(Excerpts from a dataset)
--- START ---

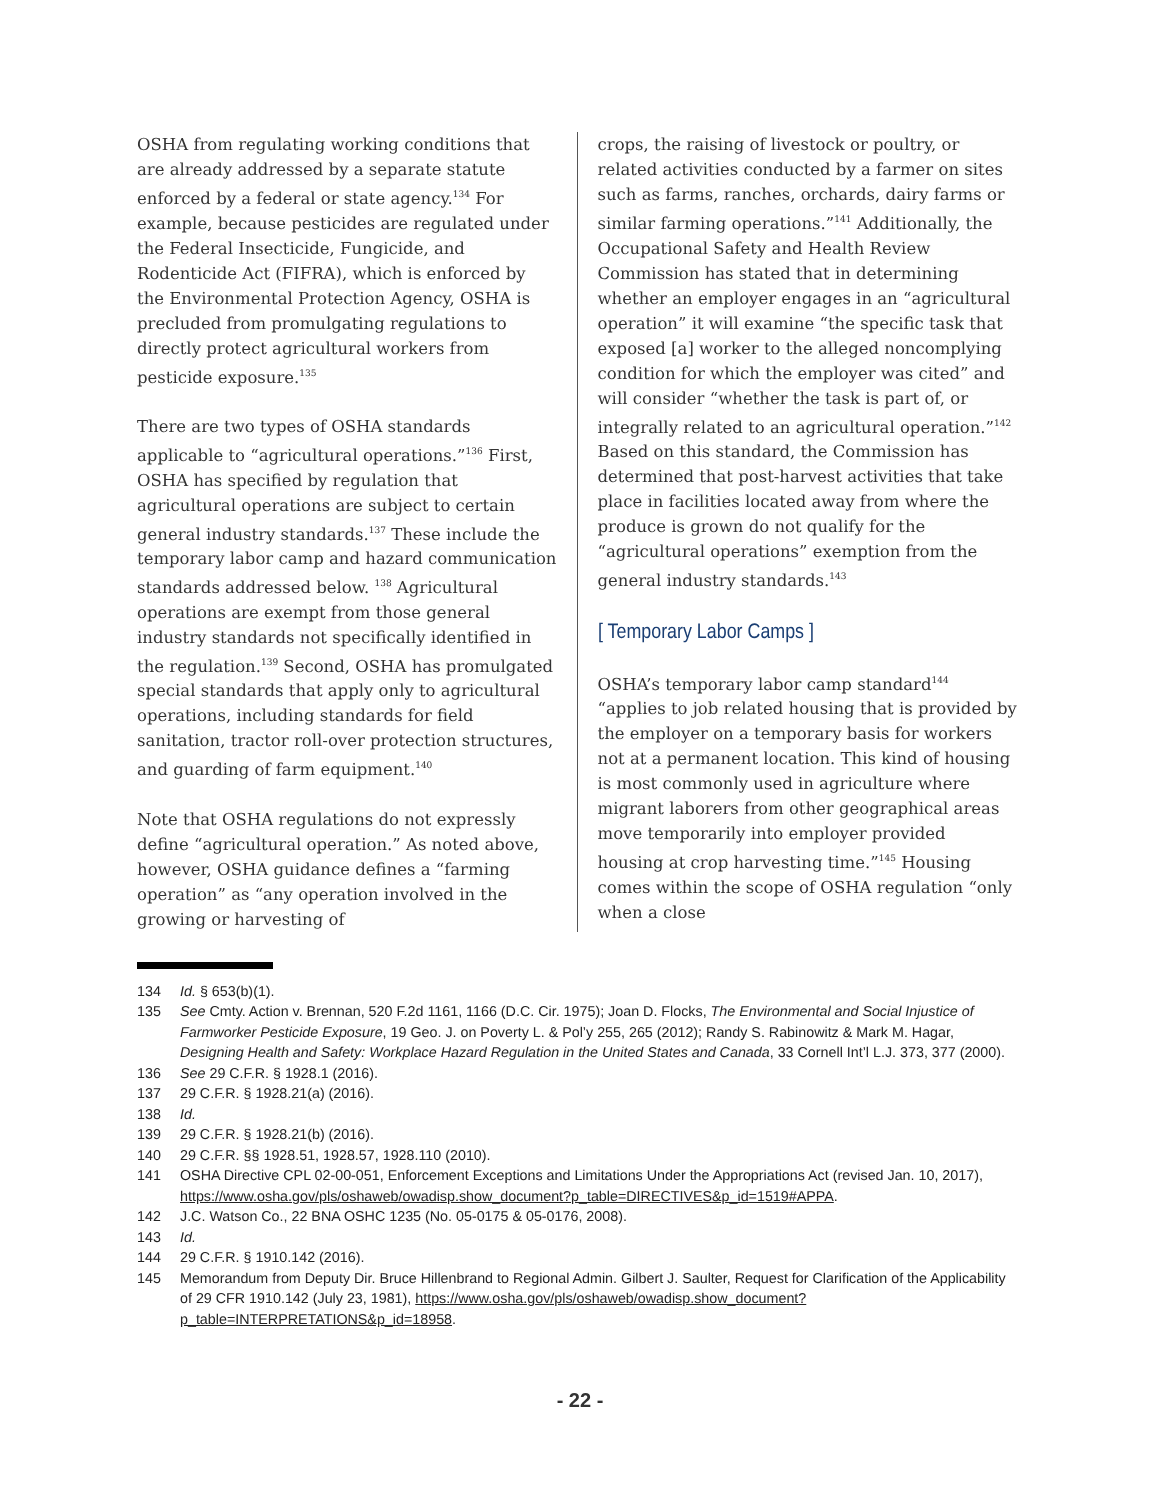OSHA from regulating working conditions that are already addressed by a separate statute enforced by a federal or state agency.<sup>134</sup> For example, because pesticides are regulated under the Federal Insecticide, Fungicide, and Rodenticide Act (FIFRA), which is enforced by the Environmental Protection Agency, OSHA is precluded from promulgating regulations to directly protect agricultural workers from pesticide exposure.<sup>135</sup>
There are two types of OSHA standards applicable to “agricultural operations.”<sup>136</sup> First, OSHA has specified by regulation that agricultural operations are subject to certain general industry standards.<sup>137</sup> These include the temporary labor camp and hazard communication standards addressed below. <sup>138</sup> Agricultural operations are exempt from those general industry standards not specifically identified in the regulation.<sup>139</sup> Second, OSHA has promulgated special standards that apply only to agricultural operations, including standards for field sanitation, tractor roll-over protection structures, and guarding of farm equipment.<sup>140</sup>
Note that OSHA regulations do not expressly define “agricultural operation.” As noted above, however, OSHA guidance defines a “farming operation” as “any operation involved in the growing or harvesting of
crops, the raising of livestock or poultry, or related activities conducted by a farmer on sites such as farms, ranches, orchards, dairy farms or similar farming operations.”<sup>141</sup> Additionally, the Occupational Safety and Health Review Commission has stated that in determining whether an employer engages in an “agricultural operation” it will examine “the specific task that exposed [a] worker to the alleged noncomplying condition for which the employer was cited” and will consider “whether the task is part of, or integrally related to an agricultural operation.”<sup>142</sup> Based on this standard, the Commission has determined that post-harvest activities that take place in facilities located away from where the produce is grown do not qualify for the “agricultural operations” exemption from the general industry standards.<sup>143</sup>
[ Temporary Labor Camps ]
OSHA’s temporary labor camp standard<sup>144</sup> “applies to job related housing that is provided by the employer on a temporary basis for workers not at a permanent location. This kind of housing is most commonly used in agriculture where migrant laborers from other geographical areas move temporarily into employer provided housing at crop harvesting time.”<sup>145</sup> Housing comes within the scope of OSHA regulation “only when a close
134 Id. § 653(b)(1).
135 See Cmty. Action v. Brennan, 520 F.2d 1161, 1166 (D.C. Cir. 1975); Joan D. Flocks, The Environmental and Social Injustice of Farmworker Pesticide Exposure, 19 Geo. J. on Poverty L. & Pol’y 255, 265 (2012); Randy S. Rabinowitz & Mark M. Hagar, Designing Health and Safety: Workplace Hazard Regulation in the United States and Canada, 33 Cornell Int’l L.J. 373, 377 (2000).
136 See 29 C.F.R. § 1928.1 (2016).
137 29 C.F.R. § 1928.21(a) (2016).
138 Id.
139 29 C.F.R. § 1928.21(b) (2016).
140 29 C.F.R. §§ 1928.51, 1928.57, 1928.110 (2010).
141 OSHA Directive CPL 02-00-051, Enforcement Exceptions and Limitations Under the Appropriations Act (revised Jan. 10, 2017), https://www.osha.gov/pls/oshaweb/owadisp.show_document?p_table=DIRECTIVES&p_id=1519#APPA.
142 J.C. Watson Co., 22 BNA OSHC 1235 (No. 05-0175 & 05-0176, 2008).
143 Id.
144 29 C.F.R. § 1910.142 (2016).
145 Memorandum from Deputy Dir. Bruce Hillenbrand to Regional Admin. Gilbert J. Saulter, Request for Clarification of the Applicability of 29 CFR 1910.142 (July 23, 1981), https://www.osha.gov/pls/oshaweb/owadisp.show_document?p_table=INTERPRETATIONS&p_id=18958.
- 22 -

--- END ---

YOUR GOAL -> Each line of the entries above that contains "owadisp" must be copied into the answer.

OUTPUT FOR THIS TASK ->
141 OSHA Directive CPL 02-00-051, Enforcement Exceptions and Limitations Under the Appropriations Act (revised Jan. 10, 2017), https://www.osha.gov/pls/oshaweb/owadisp.show_document?p_table=DIRECTIVES&p_id=1519#APPA.
145 Memorandum from Deputy Dir. Bruce Hillenbrand to Regional Admin. Gilbert J. Saulter, Request for Clarification of the Applicability of 29 CFR 1910.142 (July 23, 1981), https://www.osha.gov/pls/oshaweb/owadisp.show_document?p_table=INTERPRETATIONS&p_id=18958.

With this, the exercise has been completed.